Fotograf Magazine

Across America at the Speed of a Camera Shutter Release

‘You Press the Button, We Do the Rest’ is a sentence that, according to David Campany, is most likely responsible for starting the story of travel photography – and not just in America. George Eastman of Kodak fame used it for the company’s campaign in 1888 to attract people to amateur photography. The Open Road is the first publication – in a series of many by the New York-based Aperture Foundation, specialising in photography – to focus on road trip photography and records in the form of an eclectic chronicle of the genre’s development over an entire century. The first milestone in the publication’s selection of portfolios is Robert Frank’s The Americans, which leads an imaginary dialogue in picture form with Dean Moriarty, the character from Jack Kerouac’s 1957 book On the Road, embodying the urge to hit the road without any definite end or gain. The works of seventeen other photographers, presented in chronological order, offer disparate perceptions and moods, starting with Ed Ruscha and William Eggleston, including Jacob Holdt and Stephen Shore, and ending with Ryan McGinley and Justine Kurland, all commenting on the landscape of American culture, including the bizarre as much as the beautiful, and also looking at the impact of the automobile industry and consumerism on the state of society. Where is this photography genre headed? Is it starting to move faster? Or is it more contemplative and in a state of inertia?

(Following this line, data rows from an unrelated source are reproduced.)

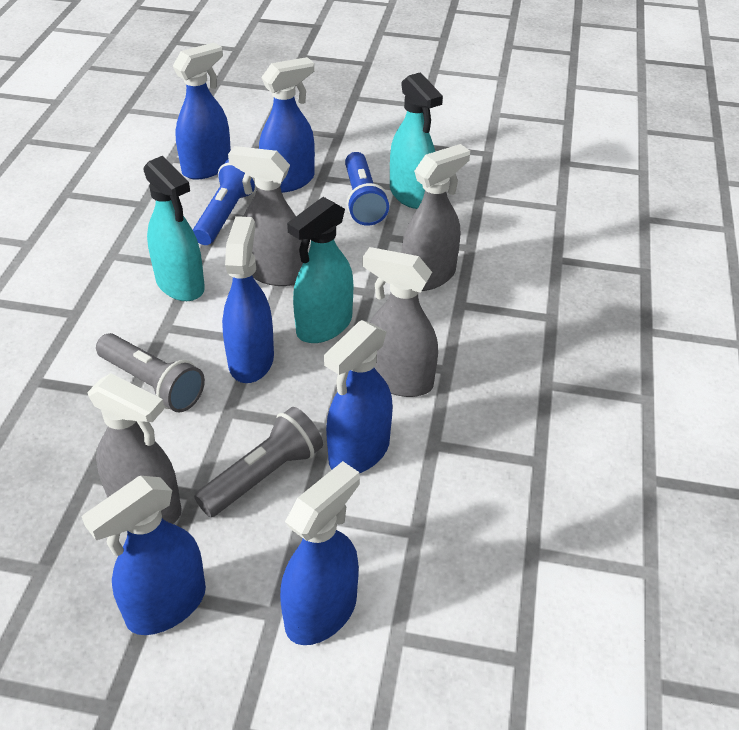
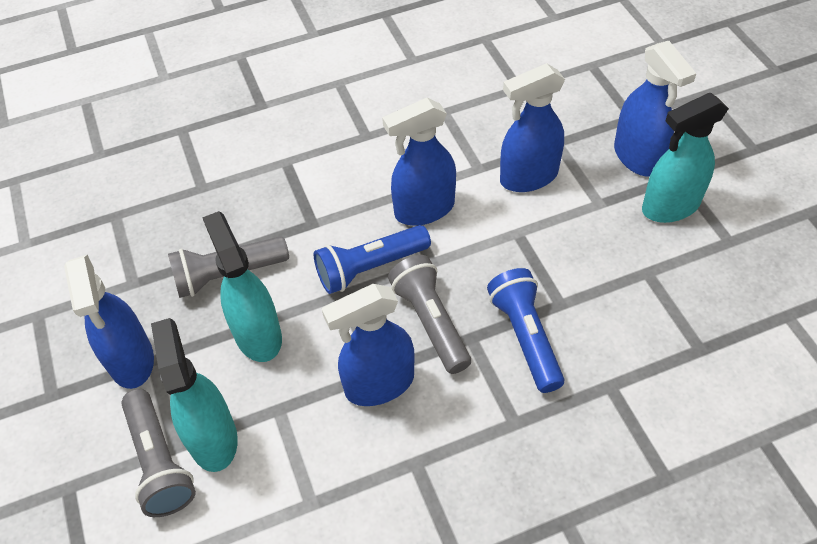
blue spray bottle: 6 -> 5
grey flashlight: 2 -> 3
grey spray bottle: 4 -> 0

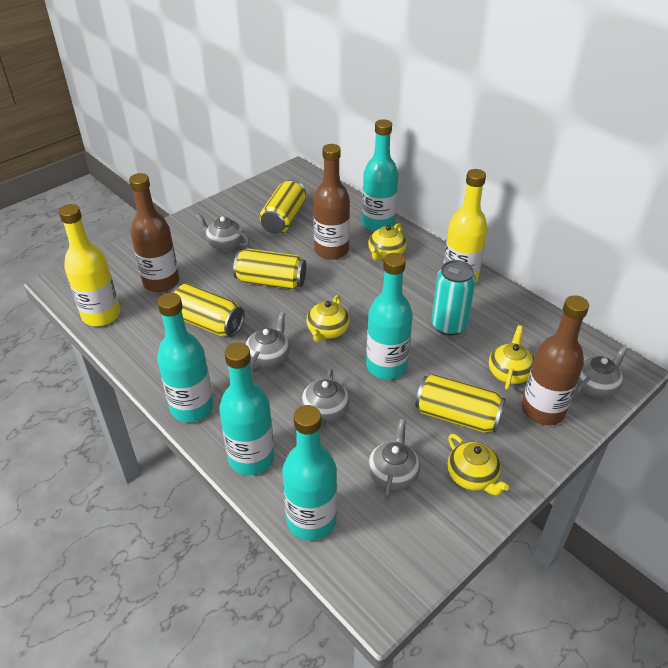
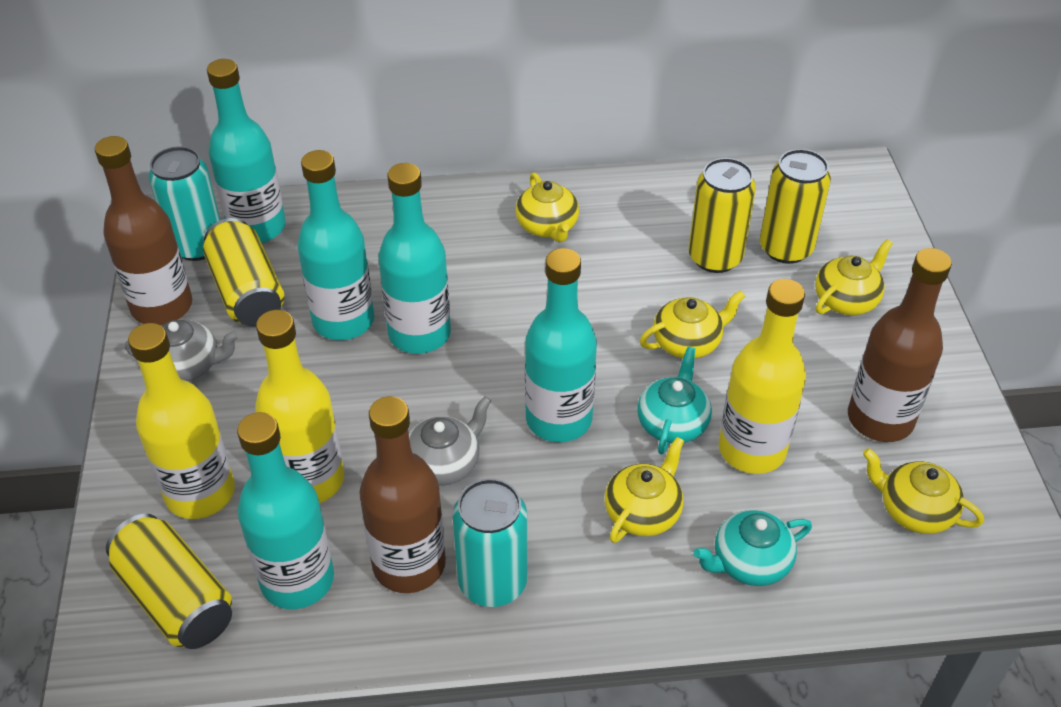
grey teapot: 5 -> 2
turquoise can: 1 -> 2
turquoise teapot: 0 -> 2
yellow bottle: 2 -> 3
yellow teapot: 4 -> 5

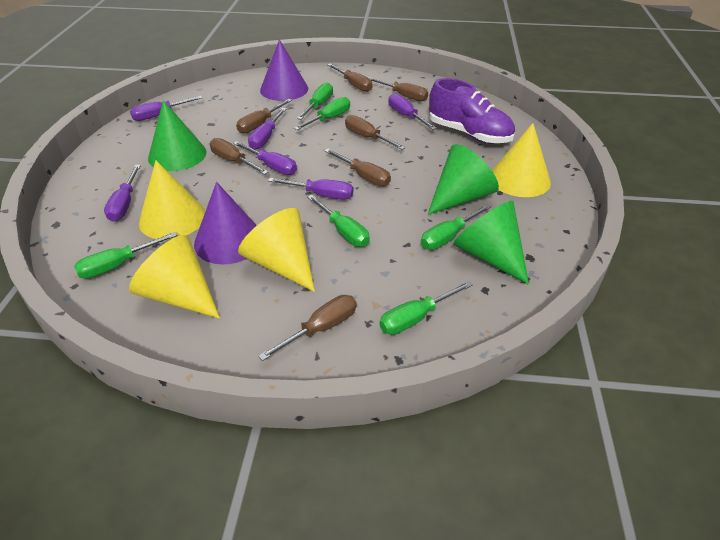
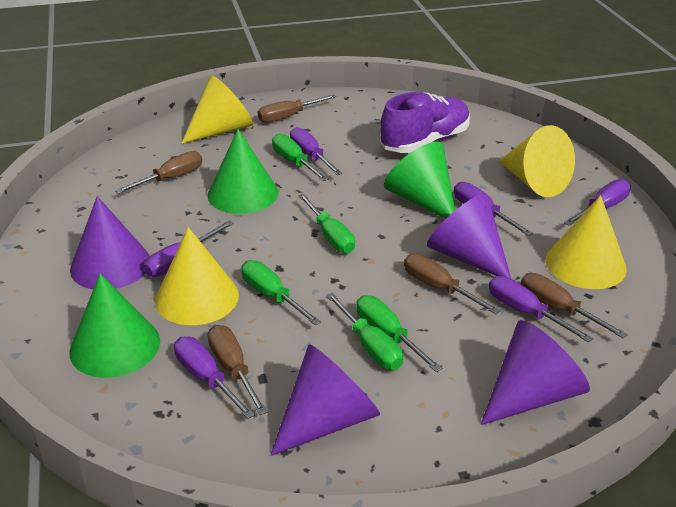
brown screwdriver: 7 -> 5
green screwdriver: 6 -> 5
purple cone: 2 -> 4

 The introductory text by David Campany, a British curator and writer, brings into the history of American photography a number of key hinging connections that clarify why the road trip is such a crucial phenomenon in American culture. The ‘road trip’ is a myth that feeds the hunger for knowledge and, above all, self-knowledge. Nevertheless, myths fascinate people and the publication provides room for reflection through the subjective, hypersensitive perception of the featured artists, who have captured America through its characteristic iconography, including inherent clichés and banalities. Each conveyed viewpoint exposes the role of photography in shaping the perception of this expansive continent. Campany simultaneously shows how America creates its own image. In the latter half of the fifties, the country was criss-crossed with a ribbon of asphalt and concrete, and travelling by car was democratised, standardised and homogenised.

 The moment of pressing the shutter release is a pause, a punctuation mark amid perpetual driving through. Photographing moments and subjects that are remotely familiar is a way of dealing with the experience. The Open Road is the starting point rather than the destination in the search for the meaning of humankind’s movement forward within a larger existentialist context, and the selected photographs are a portrait of a continent that is determining its direction at high velocity.